Rewrite the rows from the line with "10.1 to 11.1" through the end of the rows, switching "chart" to "graph" and leaving everything else as it is. Omit the pictures.

Study material: Begin

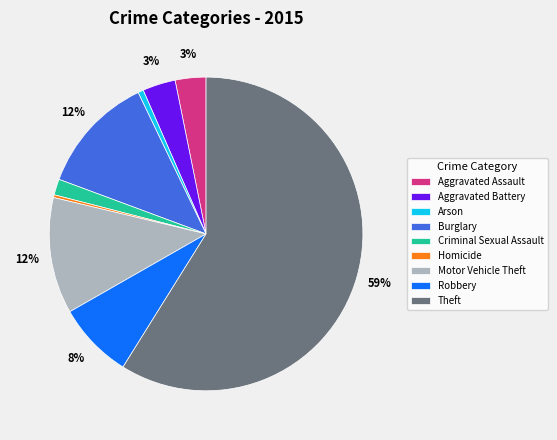

Does Theft represent more than half of the total?

Yes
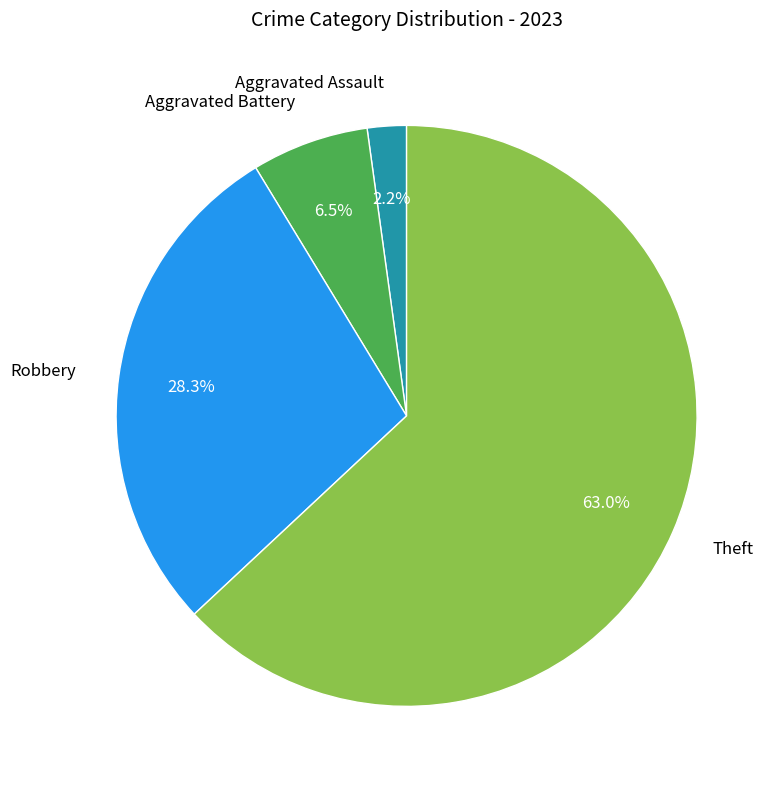

Is there a majority slice in this chart?

Yes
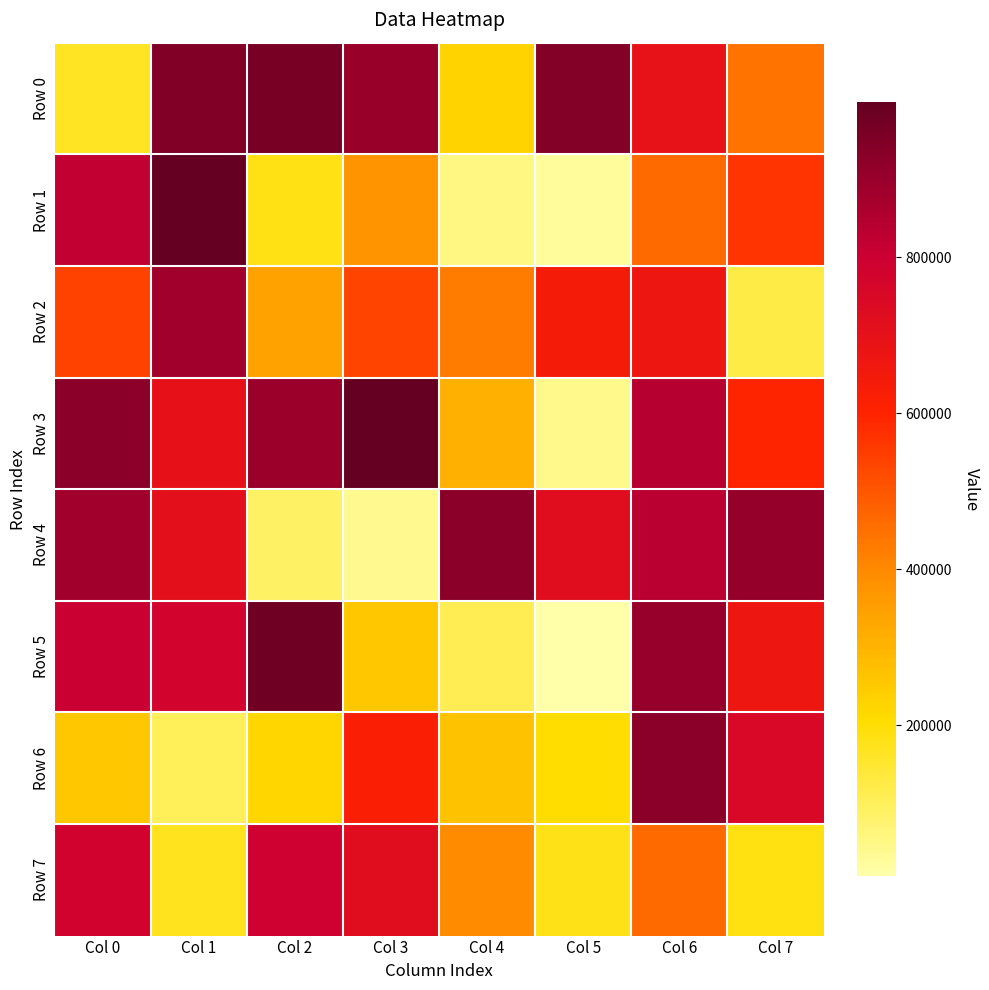

Which series has the widest spread of values?

Row 5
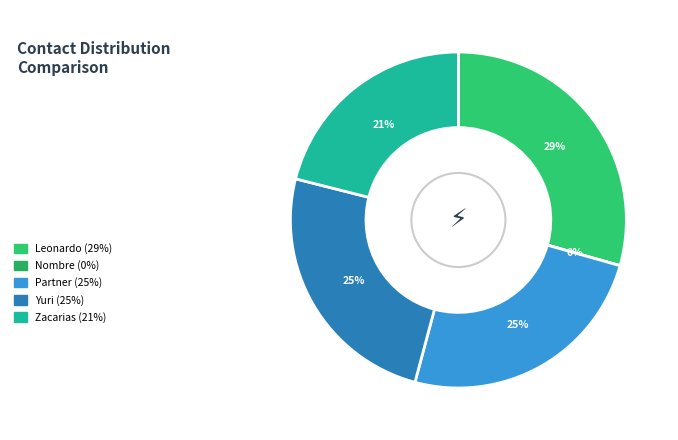

Rank the categories by value from highest to lowest.

Leonardo, Yuri, Partner, Zacarias, Nombre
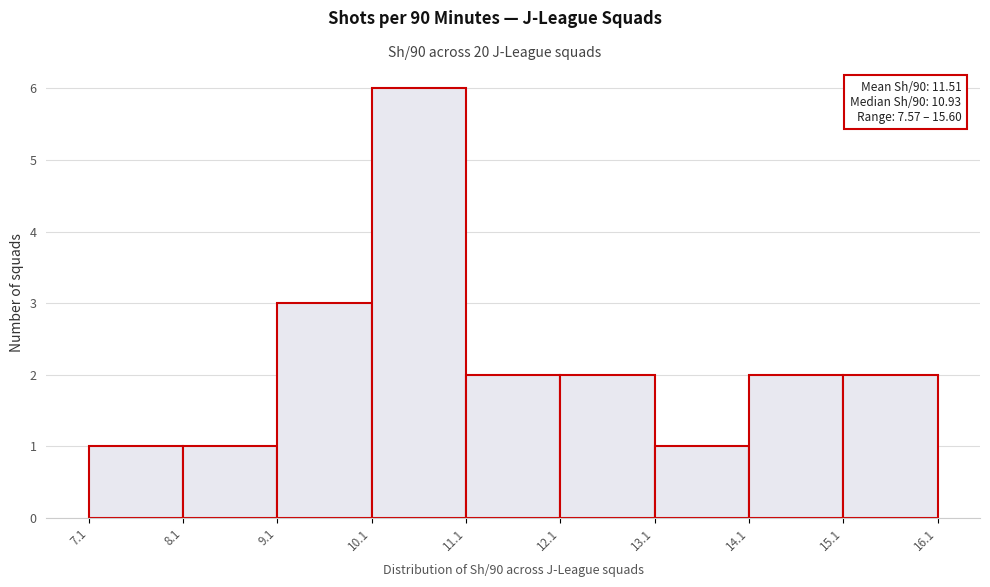

Which range on the x-axis has the tallest bar?

10.1 to 11.1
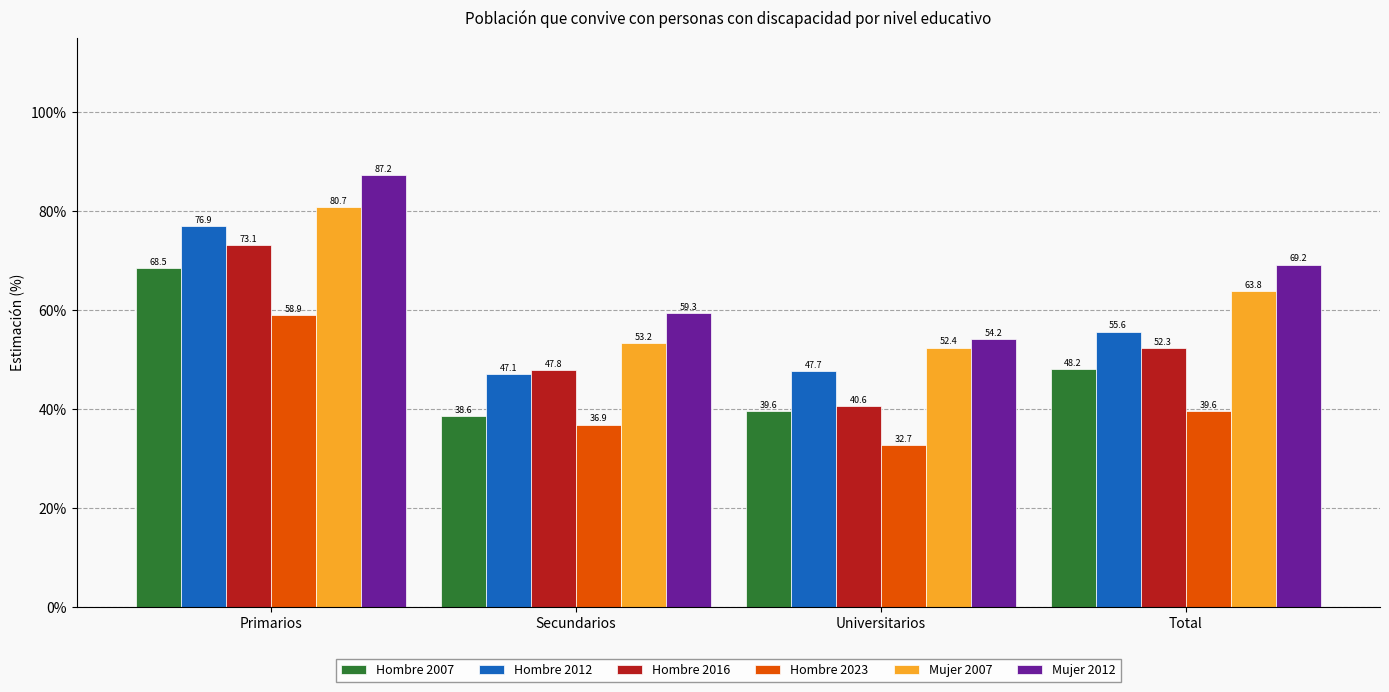

Which series has the largest total across all categories?

Mujer 2012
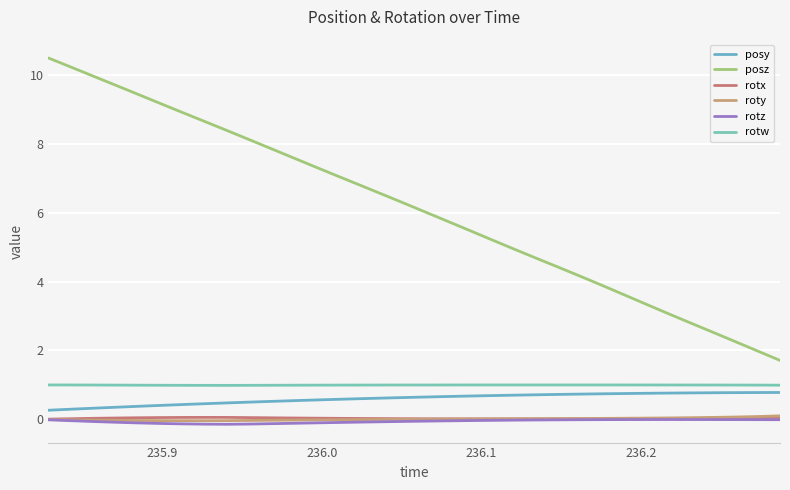

What is the difference between the second highest and minimum values in the roty series?

0.1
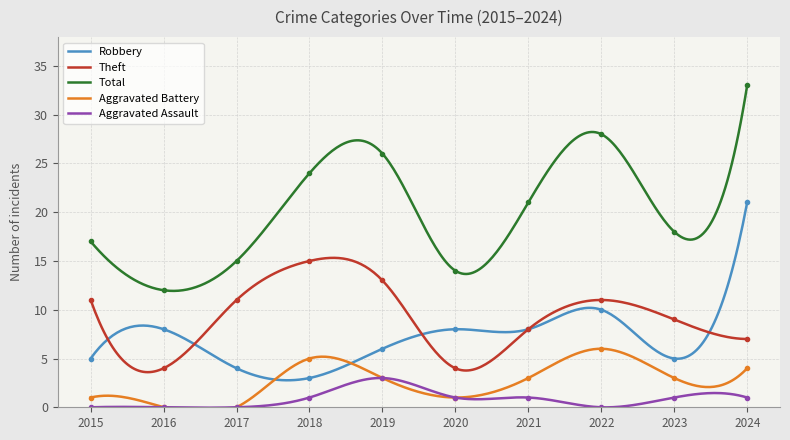

Count the number of data series in this chart.

5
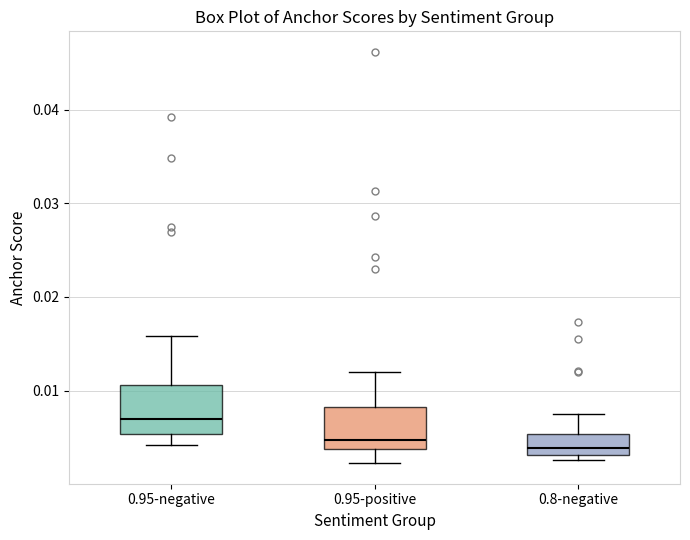

Reading left to right, read every box against the y-axis: the position of its median line, the range the box covers, and the ends of its whiskers. The values are not printed on the chart, so give them approximately, as read against the axis.

0.95-negative: median 0.007, box 0.005 to 0.011, whiskers 0.004 to 0.016
0.95-positive: median 0.005, box 0.004 to 0.008, whiskers 0.002 to 0.012
0.8-negative: median 0.004, box 0.003 to 0.005, whiskers 0.003 (just below the box's lower edge) to 0.008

Study material: End

## Your solution
10.1 to 11.1

Which series has the largest total across all categories?

Mujer 2012

What is the difference between the second highest and minimum values in the roty series?

0.1

Count the number of data series in this graph.

5

Reading left to right, read every box against the y-axis: the position of its median line, the range the box covers, and the ends of its whiskers. The values are not printed on the graph, so give them approximately, as read against the axis.

0.95-negative: median 0.007, box 0.005 to 0.011, whiskers 0.004 to 0.016
0.95-positive: median 0.005, box 0.004 to 0.008, whiskers 0.002 to 0.012
0.8-negative: median 0.004, box 0.003 to 0.005, whiskers 0.003 (just below the box's lower edge) to 0.008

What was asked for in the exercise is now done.